**SUPPLIED PASSAGE:**

RFR 8240918: [REDO] Allow direct handshakes without VMThread intervention

Fri Apr 3 14:22:36 UTC 2020

Hi Dan,

On 4/3/20 11:12 AM, Daniel D. Daugherty wrote:
>> http://cr.openjdk.java.net/~pchilanomate/8240918/v3/inc/webrev/ 
>
> src/hotspot/share/runtime/biasedLocking.cpp
> src/hotspot/share/runtime/handshake.cpp
> src/hotspot/share/runtime/handshake.hpp
> src/hotspot/share/runtime/mutexLocker.cpp
> src/hotspot/share/runtime/thread.cpp
> src/hotspot/share/runtime/thread.hpp
> test/hotspot/jtreg/runtime/handshake/HandshakeDirectTest.java
>     I'm good with the editorial changes to the above.
>
> src/hotspot/share/runtime/handshake.cpp
>     I'm having a bit of a problem with this pair of changes:
>
>         L228:   // Inform VMThread/Handshaker that we have completed 
> the operation.
>         L229:   // When this is executed by the Handshakee we need a 
> release store
>         L230:   // here to make sure memory operations executed in the 
> handshake
>         L231:   // closure are visible to the Handshaker after it 
> reads that the
>         L232:   // operation has completed. Atomic::dec() already 
> provides a full
>         L233:   // memory fence.
>         L234:   Atomic::dec(&_pending_threads);
>
>     and:
>
>         L281:   // Prevent future loads from floating above the load 
> of _pending_threads
>         L282:   // in is_completed(). This prevents reading stale data 
> modified in the
>         L283:   // handshake closure by the Handshakee.
>         L284:   OrderAccess::acquire();
>
>     Usually you pair a release_store() with a load_acquire(). While I 
> agree that
>     atomicity is required for the _pending_threads field, I don't 
> think that gives
>     you the "release_store" side of a {release_store, load_acquire} pair. 
The default memory ordering when using Atomic::dec() is 
memory_order_conservative which provides the release already. I might 
change it explicitly to memory_order_release as per Martin comments.

> Also,
>     as David already said, that "OrderAccess::acquire()" without an 
> associated
>     load() doesn't really mean anything.
We don't need to load _pending_threads with acquire each time. Doing a 
simple load will at most make us loop again in the handshake loop. When 
we read the value of _pending_threads is zero and we are about to exit 
execute_direct() that's when we need to prevent future loads from 
floating above.

**INFORMATION SUPPLIED:**
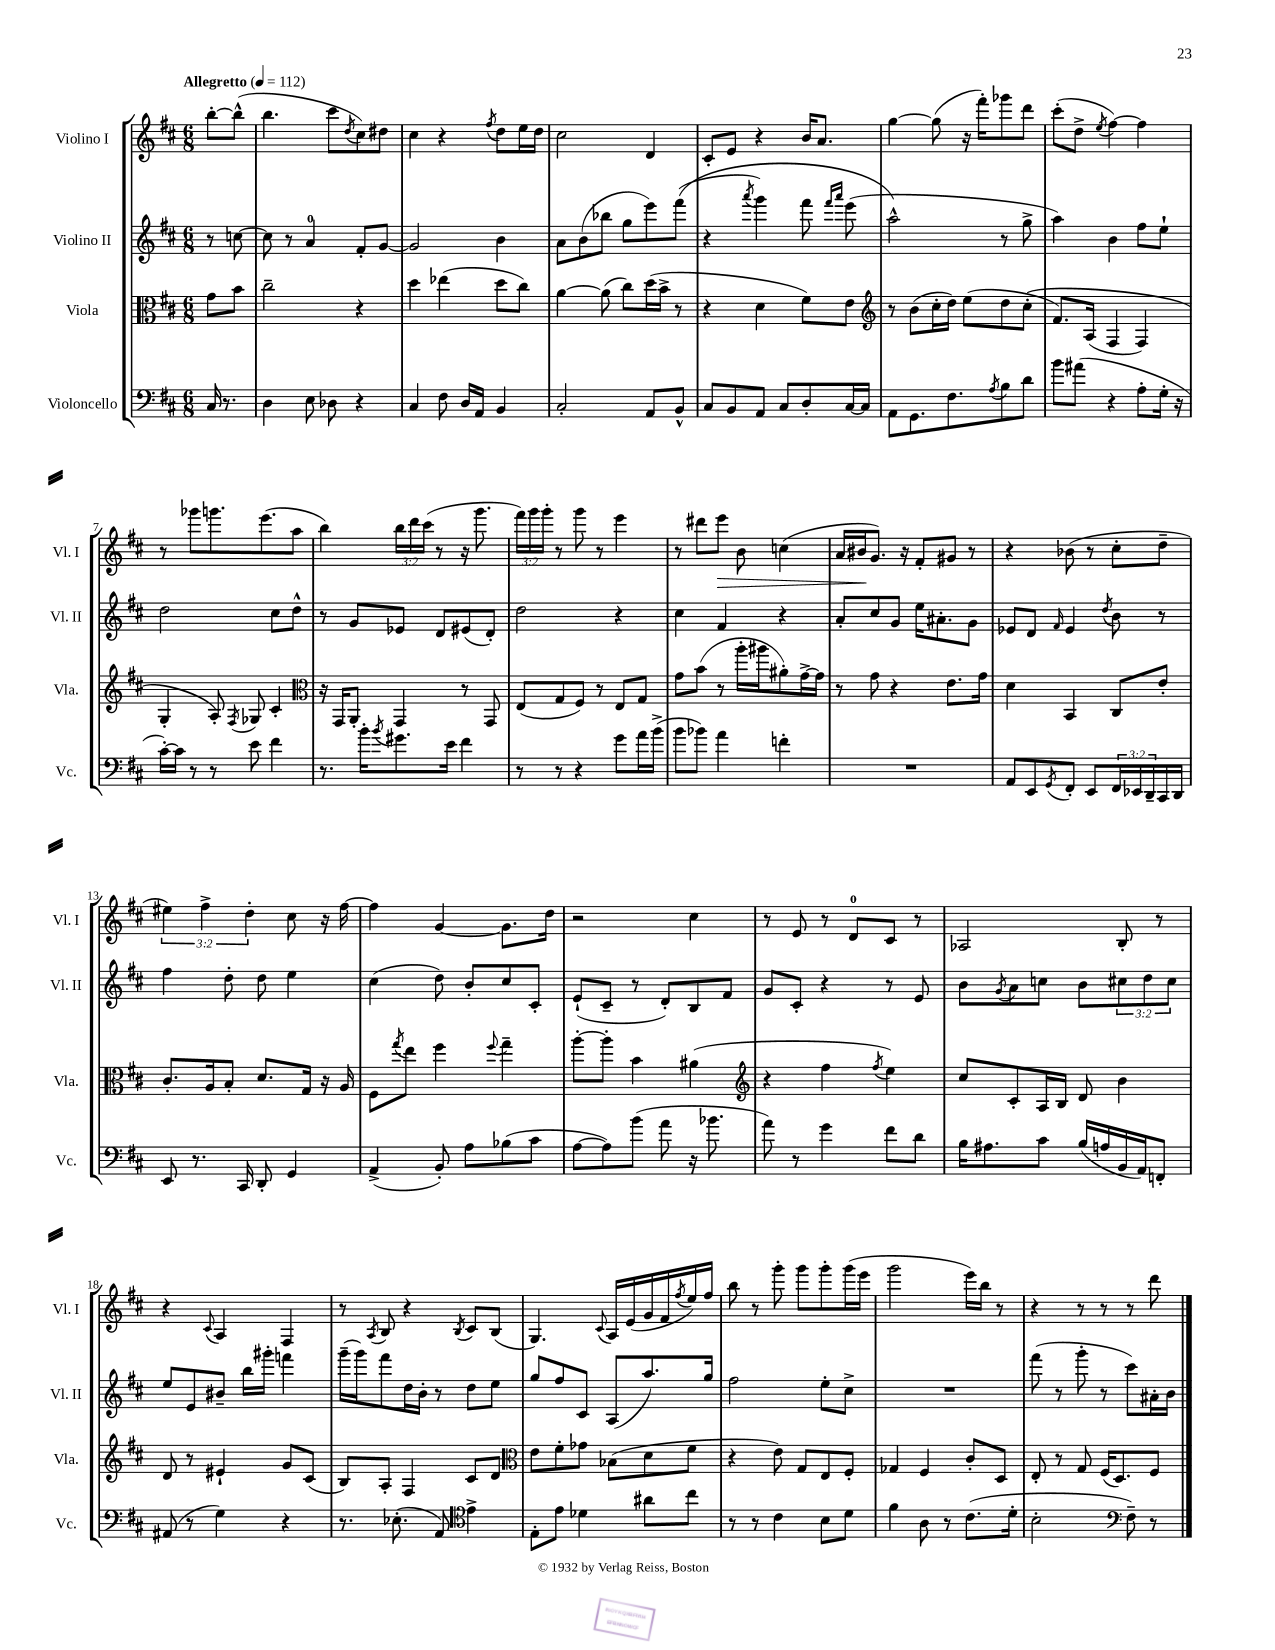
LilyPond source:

**WHAT IS ASKED:**
1. Reproduce the passage of the handshake review thread starting with "The default memory" and going on through "really mean anything.".
2. Pick up the handshake review thread after its final sentence and keep writing it.

**ANSWERS TO THE PROBLEMS:**
1.
The default memory ordering when using Atomic::dec() is 
memory_order_conservative which provides the release already. I might 
change it explicitly to memory_order_release as per Martin comments.

> Also,
>     as David already said, that "OrderAccess::acquire()" without an 
> associated
>     load() doesn't really mean anything.

2.
Patricio
>     In an earlier version of my Async Monitor Deflation project, I paired
>     Atomic::dec() and Atomic::inc() calls with 
> OrderAccess::load_acquire()
>     calls and both Robbin and David H. convinced me that wasn't necessary
>     (or correct). I have since switch to OrderAccess::load() for fetching
>     my counters.
>
> So thumbs up on the editorial changes, but not the memory order stuff.
>
> Dan
>
> On 4/3/20 4:00 AM, Patricio Chilano wrote:
>> Hi Martin,
>>
>> On 4/2/20 5:24 PM, Doerr, Martin wrote:
>>> Hi Patricio,
>>>
>>> right, you got my point. Sorry for not explaining it in greater 
>>> detail at the beginning. I was busy with other things.
>>>
>>> There should be a memory barrier ordering read of _pending_threads 
>>> (which is observed as 0) and whatever gets done when returning from 
>>> execute_direct.
>>> I don't like relying on barriers which are hidden somewhere and may 
>>> be subject to change.
>> Yes, I agree with that. I added an explicit acquire fence at the end 
>> of Handshake::execute_direct() with a comment. Thanks for noticing it.
>>
>>> I'd also prefer explicit barriers on the writers side over the 
>>> implicit ones from Atomic::add, because explicit barriers with 
>>> comments help a lot understanding the code.
>>> (Not sure if you want to change that. Just my opinion.)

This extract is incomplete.